Furthermore, it is critical to understand how the gas tax is executed. The gas tax is flat — it does not go up with the price of gasoline. The gas tax is not like the state sales tax that is applied as a percentage to the price of a product, and thus increases as a product’s price does. The state gas tax is a fixed amount (37.5 cents in Washington State) that is applied on a per-gallon basis; thus the tax revenue only increases with greater consumption, not when the retail price increases.
The Federal Highway Administration estimates that the average driver pays $28 a month in state and federal gas taxes. The average Washington state driver pays an estimated $225 per year or $18.75 per month in state gas taxes.

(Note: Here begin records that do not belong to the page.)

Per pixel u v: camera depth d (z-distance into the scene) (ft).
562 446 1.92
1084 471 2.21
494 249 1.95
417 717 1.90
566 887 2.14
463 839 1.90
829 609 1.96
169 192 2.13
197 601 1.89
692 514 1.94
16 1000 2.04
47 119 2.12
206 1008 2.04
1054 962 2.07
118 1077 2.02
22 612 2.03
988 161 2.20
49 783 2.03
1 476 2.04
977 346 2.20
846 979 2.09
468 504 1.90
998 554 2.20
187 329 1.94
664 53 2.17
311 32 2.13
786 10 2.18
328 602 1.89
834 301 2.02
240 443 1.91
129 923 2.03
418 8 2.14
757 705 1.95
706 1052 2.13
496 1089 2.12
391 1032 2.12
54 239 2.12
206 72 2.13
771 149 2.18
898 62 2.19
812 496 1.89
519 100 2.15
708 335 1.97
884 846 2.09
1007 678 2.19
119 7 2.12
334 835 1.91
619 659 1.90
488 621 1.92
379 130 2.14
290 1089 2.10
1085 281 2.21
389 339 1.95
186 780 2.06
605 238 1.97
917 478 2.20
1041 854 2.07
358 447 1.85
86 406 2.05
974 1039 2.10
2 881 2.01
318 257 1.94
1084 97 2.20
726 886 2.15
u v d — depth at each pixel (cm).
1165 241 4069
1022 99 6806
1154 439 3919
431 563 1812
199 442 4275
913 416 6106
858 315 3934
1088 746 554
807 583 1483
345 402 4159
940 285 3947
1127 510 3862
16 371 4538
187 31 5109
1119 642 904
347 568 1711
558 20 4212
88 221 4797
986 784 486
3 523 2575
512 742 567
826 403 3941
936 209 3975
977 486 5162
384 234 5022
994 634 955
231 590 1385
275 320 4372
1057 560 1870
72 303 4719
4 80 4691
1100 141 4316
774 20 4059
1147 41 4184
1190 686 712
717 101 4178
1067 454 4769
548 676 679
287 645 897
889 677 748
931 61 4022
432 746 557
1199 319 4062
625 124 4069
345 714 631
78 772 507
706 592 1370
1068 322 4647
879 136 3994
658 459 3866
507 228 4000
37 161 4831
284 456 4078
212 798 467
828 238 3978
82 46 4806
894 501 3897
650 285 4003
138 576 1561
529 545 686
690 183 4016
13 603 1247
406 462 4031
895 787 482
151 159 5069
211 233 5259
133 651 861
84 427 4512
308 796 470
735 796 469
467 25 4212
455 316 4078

To provide perspective, according to J.D. Power & Associates, the average person’s monthly cellphone bill was $71 in 2012. Individuals pay nearly four times more for the privilege to talk and text than they do to drive on the roads and bridges that connect our communities and serve as the foundation of our economy.
Less purchasing power
For nearly a century, Washington and other states have relied upon the gas tax to fund the construction of our roadway infrastructure. While the gas tax rate has been increased periodically over time, the increase in the flat tax rate has been outpaced by inflation, eroding its value over time. Combine that with the overall rise in costs of materials used to build transportation infrastructure and you will find that the purchasing power of gas-tax dollars has diminished each year. Adjusted for inflation, the Washington State gas tax rate peaked in the 1930s, at a rate equivalent to 90 cents a gallon in today’s dollars.
Additionally, it is interesting to note that the gas tax rate from the 1930s to the 1970s accounted for a much larger share of the price at the pump. Over time, the state gas tax as a percent of the retail price of gas has steadily declined from 25 percent to approximately 12 percent today.

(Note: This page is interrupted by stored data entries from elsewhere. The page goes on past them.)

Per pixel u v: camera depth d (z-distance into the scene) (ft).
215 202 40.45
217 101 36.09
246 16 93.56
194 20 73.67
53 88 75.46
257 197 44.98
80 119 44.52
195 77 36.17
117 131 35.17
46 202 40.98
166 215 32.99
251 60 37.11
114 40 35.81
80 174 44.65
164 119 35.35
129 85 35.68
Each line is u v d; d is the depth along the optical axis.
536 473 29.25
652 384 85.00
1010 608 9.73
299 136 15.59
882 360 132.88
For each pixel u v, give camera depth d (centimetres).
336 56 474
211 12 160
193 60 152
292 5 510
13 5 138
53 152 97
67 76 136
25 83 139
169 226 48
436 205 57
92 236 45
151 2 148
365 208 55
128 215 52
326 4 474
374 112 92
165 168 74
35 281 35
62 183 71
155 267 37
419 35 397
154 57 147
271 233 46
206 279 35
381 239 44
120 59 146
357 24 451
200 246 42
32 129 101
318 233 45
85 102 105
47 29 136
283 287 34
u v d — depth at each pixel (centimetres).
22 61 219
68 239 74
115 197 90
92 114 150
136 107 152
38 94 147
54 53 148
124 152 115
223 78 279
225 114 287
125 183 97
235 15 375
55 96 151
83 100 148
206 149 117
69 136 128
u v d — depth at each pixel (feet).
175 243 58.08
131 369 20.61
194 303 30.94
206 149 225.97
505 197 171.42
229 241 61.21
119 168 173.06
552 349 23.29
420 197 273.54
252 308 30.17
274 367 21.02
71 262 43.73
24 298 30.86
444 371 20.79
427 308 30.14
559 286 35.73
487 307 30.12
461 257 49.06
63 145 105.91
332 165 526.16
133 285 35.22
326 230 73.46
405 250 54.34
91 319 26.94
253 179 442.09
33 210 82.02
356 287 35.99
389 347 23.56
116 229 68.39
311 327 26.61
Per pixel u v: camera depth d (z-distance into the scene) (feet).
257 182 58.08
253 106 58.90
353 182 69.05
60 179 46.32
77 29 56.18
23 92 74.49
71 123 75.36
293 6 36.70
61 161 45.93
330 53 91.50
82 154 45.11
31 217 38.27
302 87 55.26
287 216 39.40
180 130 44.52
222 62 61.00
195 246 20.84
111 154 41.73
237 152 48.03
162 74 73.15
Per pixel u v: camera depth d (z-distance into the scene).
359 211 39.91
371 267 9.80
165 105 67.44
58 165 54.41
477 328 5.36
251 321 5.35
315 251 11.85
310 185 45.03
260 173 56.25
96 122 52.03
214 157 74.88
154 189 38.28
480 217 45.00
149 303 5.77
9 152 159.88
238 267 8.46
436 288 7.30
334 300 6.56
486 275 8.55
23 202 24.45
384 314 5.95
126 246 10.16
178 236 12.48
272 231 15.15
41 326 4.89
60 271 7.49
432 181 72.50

The transportation funding problem gets worse when we factor in how the federal funding contribution has changed over time. Between the 1950s and 1970s, federal gas tax dollars built 90 percent of the interstate system. Today, federal transportation accounts are nearly insolvent because Congress has not increased the per-gallon federal gas tax since 1993.
To sum up, the future of transportation funding will be challenging. It will not be easy or inexpensive, but we all will need to pay more to rebuild and improve upon the transportation system our parents and grandparents built, to carry us, our children and grandchildren into the next century.
Philip A. Parker of Battle Ground is a member of the Washington State Transportation Commission.